Moreover, in the environment in which we live, there is ionizing radiation from nature. This is also called [background radiation] or [background radiation], whether you are at home, going to the beach to bask in the sun, taking a plane… the average person on earth receives about 2.4 mGy of [background radiation] a year, which is equivalent to a pelvic CT scan.

Therefore, expectant mothers need not turn pale at the mention of [radiation] during pregnancy.

Can pregnancy preparation be exposed to radiation?

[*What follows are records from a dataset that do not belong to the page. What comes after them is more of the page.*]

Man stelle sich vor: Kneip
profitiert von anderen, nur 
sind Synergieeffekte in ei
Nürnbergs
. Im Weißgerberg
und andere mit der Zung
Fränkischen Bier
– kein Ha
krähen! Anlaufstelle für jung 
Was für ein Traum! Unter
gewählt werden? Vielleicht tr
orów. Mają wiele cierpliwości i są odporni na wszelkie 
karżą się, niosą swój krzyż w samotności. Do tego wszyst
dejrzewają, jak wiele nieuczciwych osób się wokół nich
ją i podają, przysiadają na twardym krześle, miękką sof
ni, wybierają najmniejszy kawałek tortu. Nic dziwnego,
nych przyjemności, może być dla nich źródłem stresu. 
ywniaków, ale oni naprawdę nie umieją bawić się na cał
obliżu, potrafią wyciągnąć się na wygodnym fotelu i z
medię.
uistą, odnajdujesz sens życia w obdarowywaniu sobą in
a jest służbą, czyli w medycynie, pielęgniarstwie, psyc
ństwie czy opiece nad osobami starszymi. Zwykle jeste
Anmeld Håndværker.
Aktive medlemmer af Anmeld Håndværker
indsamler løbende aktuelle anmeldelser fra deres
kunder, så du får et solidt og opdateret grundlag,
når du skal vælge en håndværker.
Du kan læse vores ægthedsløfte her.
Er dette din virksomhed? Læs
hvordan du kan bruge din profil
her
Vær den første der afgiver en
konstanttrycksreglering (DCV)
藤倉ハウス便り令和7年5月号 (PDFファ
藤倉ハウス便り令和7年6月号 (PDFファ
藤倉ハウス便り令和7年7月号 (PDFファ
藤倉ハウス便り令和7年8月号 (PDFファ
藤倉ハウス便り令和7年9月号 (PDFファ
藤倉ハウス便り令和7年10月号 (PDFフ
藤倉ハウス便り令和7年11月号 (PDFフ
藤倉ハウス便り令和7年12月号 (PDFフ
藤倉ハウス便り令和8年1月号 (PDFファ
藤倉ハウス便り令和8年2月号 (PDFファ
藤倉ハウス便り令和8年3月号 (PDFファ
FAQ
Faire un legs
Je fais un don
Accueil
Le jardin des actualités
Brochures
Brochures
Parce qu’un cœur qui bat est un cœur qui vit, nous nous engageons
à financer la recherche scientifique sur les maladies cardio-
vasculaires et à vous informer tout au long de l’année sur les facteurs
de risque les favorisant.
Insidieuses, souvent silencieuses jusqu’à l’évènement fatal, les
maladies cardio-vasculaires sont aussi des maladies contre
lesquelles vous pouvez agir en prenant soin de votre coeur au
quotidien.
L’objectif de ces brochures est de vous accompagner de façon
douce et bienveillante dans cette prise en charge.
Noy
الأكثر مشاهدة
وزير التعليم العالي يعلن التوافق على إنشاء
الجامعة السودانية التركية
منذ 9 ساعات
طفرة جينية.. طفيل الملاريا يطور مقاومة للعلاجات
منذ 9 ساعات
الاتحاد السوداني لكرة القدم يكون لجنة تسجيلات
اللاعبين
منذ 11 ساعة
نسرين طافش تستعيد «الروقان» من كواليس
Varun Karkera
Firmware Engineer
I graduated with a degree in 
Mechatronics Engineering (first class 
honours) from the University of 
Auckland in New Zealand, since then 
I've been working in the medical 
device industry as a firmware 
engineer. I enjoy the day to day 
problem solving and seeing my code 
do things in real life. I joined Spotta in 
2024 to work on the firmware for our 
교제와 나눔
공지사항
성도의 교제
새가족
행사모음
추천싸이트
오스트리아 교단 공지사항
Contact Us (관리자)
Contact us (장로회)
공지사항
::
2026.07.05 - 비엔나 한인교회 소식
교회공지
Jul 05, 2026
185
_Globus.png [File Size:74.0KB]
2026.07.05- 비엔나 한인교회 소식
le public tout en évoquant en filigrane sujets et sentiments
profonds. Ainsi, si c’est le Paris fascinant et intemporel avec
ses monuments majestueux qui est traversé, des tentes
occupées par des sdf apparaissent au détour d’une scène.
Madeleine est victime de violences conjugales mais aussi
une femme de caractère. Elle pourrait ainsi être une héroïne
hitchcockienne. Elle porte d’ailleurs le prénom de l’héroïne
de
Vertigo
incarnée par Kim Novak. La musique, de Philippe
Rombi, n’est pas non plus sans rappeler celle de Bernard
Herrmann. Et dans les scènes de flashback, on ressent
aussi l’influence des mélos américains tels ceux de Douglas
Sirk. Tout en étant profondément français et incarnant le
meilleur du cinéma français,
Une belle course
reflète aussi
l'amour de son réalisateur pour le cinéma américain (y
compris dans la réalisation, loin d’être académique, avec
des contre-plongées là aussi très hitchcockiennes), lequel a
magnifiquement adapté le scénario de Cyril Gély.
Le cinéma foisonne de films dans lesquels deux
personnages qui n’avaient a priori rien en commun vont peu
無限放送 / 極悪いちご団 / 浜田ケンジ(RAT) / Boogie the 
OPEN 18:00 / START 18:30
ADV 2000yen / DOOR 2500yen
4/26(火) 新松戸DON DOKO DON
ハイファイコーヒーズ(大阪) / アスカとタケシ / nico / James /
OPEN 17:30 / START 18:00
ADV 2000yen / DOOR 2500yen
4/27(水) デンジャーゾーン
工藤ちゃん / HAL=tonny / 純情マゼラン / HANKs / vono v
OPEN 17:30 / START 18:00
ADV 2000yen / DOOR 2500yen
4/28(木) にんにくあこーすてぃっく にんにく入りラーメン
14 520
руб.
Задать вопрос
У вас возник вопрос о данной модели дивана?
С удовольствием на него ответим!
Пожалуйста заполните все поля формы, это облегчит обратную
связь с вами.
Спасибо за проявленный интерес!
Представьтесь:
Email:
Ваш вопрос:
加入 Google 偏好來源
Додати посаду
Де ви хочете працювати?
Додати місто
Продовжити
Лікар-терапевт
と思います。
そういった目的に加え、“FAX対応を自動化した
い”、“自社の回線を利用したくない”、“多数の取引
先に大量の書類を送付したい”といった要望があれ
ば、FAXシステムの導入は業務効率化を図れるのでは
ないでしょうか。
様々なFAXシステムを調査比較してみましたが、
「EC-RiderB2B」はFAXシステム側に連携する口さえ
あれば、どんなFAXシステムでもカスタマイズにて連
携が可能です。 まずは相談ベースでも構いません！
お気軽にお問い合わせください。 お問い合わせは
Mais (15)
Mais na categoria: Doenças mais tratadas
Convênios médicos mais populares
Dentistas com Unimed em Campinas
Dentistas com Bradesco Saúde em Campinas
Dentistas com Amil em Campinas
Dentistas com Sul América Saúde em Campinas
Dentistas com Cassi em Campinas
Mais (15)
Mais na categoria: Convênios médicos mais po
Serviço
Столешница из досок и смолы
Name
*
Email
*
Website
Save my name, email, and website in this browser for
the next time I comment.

There must be expectant mothers to ask, the above is all about the examination after pregnancy, then if X-ray examination is done before pregnancy, does contraception need to be carried out for a period of time?

Dr. Gao Hui said that there is no data to support this problem at present, but usually the development time of an egg is about 3 months. If you are worried about possible effects, it is better to use contraception for 3 months. After all, no psychological burden will be beneficial to pregnancy.

Having said so much, the main reason is to relieve people’s unnecessary worries. However, the harm of ionizing radiation is relatively certain. For expectant mothers:

When exposure to ionizing radiation can be avoided, it should be actively avoided, especially during the first 3 months of pregnancy.

At this time, the expectant mother who is already pregnant is also expected to ask, if she has had X-ray and CT examination before pregnancy, and there is no contraception, she is already pregnant, do she want to have an abortion? This question is that Miss Zhou used to be in < < this child. Can she stay? > > answered in detail.

Dr. Gao Hui not only agreed with Miss Zhou’s point of view, but also raised a question that requires expectant mothers to think carefully:

The loss outweights the gain if the inspection that should be done is not done.

Finally, use a story to sum up the girl’s point of view.

Miss Zhou heard a true story:

People who understand science will point out that nuclear magnetic resonance examination does not belong to ionizing radiation. This issue, including non-ionizing radiation such as mobile phones and computers, will be discussed carefully later. However, this real case reminds expectant mothers all the time:

Radiological examination during pregnancy is actually the choice of “the lesser of the two evils”.

Remember, the mother’s life is always the first. We should really try our best to avoid all kinds of harmful radiation during pregnancy, but we must not go to extremes. Necessary examinations must be done.